**REQUIREMENT 1**
Answer each question from the court order excerpt, one answer per line, marked the same way.
(a) What position did the plaintiff hold with the City of Oakland at the time of the alleged violations?
(b) What two things does the defendants' motion seek?
(c) Which provision of the California Labor Code does the plaintiff allege the defendants violated?
**REQUIREMENT 2**
According to the court order excerpt, why is the defendants' motion denied? Answer in one to three sentences.

**SOURCE EXCERPT**

-------

United States District Court, N.D. California

February 11, 2015

CITY OF OAKLAND; DEANNA SANTANA, in her individual capacity; and DOES 1 through 10, inclusive, Defendants.


NATHANAEL M. COUSINS, Magistrate Judge.

Before the Court is defendants' motion seeking disqualification of plaintiff's counsel and return of documents. Dkt. No. 37. The question presented is whether plaintiff may use for purposes of pursuing her claims in this action documents to which she had access in the course of her employment with the City that are protected by the City's attorney-client privilege. Because the Court believes the answer to this question is yes, defendants' motion is DENIED.


Plaintiff Daryelle Lawanna Preston was employed as the Employee Relations Director of the City of Oakland at the time of the alleged violations. Dkt. No. 2-1. Plaintiff alleges that defendants violated California Labor Code § 1102.5 and her First Amendment right to free speech by terminating her employment after she reported violations of state and local law and declined to follow her superior's instructions to provide false reports and conceal information from the City Council. Id. The allegations of the complaint were previously summarized in the Court's order denying defendants' motion to dismiss, and will not be repeated here. Dkt. No. 16.

-------

**DATA SHOWN**
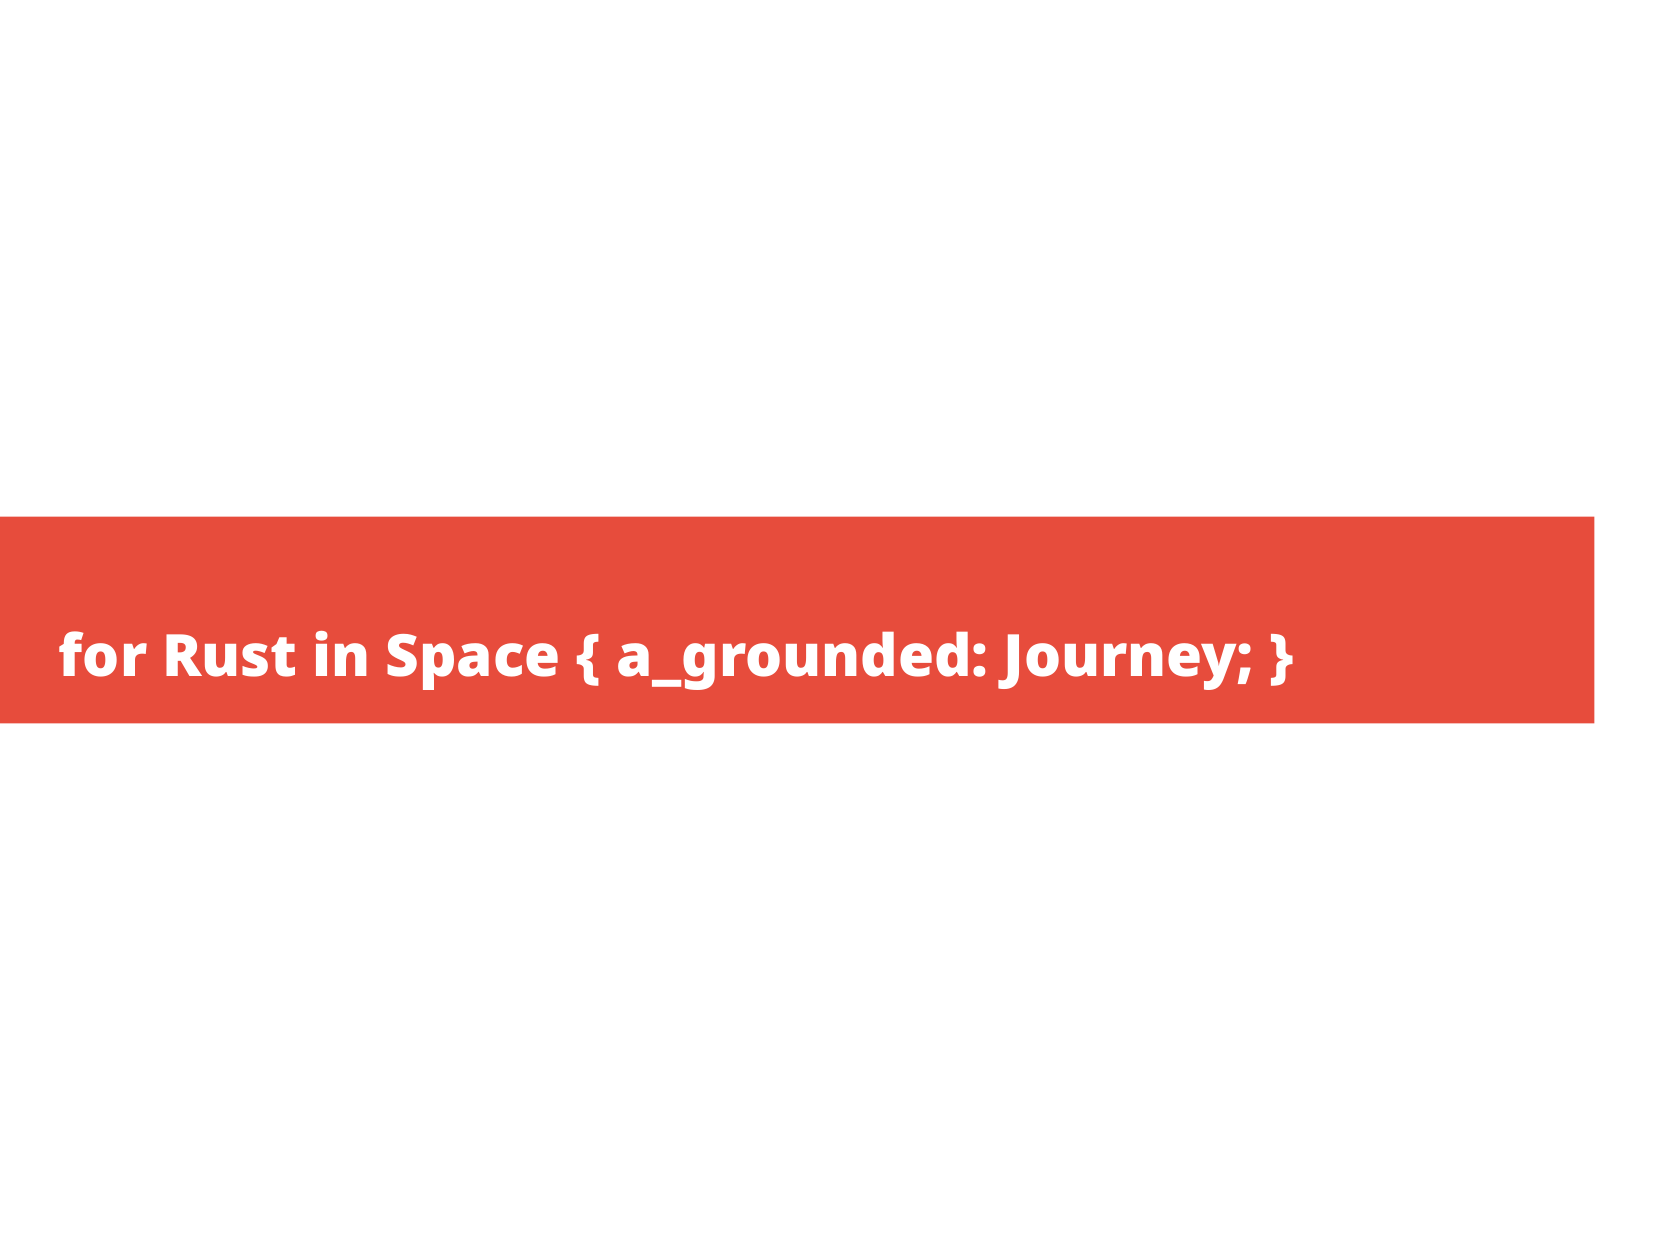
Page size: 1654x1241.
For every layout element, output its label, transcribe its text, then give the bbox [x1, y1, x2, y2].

title for Rust in Space { a_grounded: Journey; } [59, 546, 1595, 694]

-------

**TASK OUTPUT 1**
(a) Employee Relations Director.
(b) Disqualification of the plaintiff's counsel and return of documents.
(c) California Labor Code § 1102.5.

**TASK OUTPUT 2**
The question presented is whether the plaintiff may use documents protected by the City's attorney-client privilege to pursue her claims, where she had access to those documents during her employment with the City. The motion is denied because the Court believes the answer to that question is yes.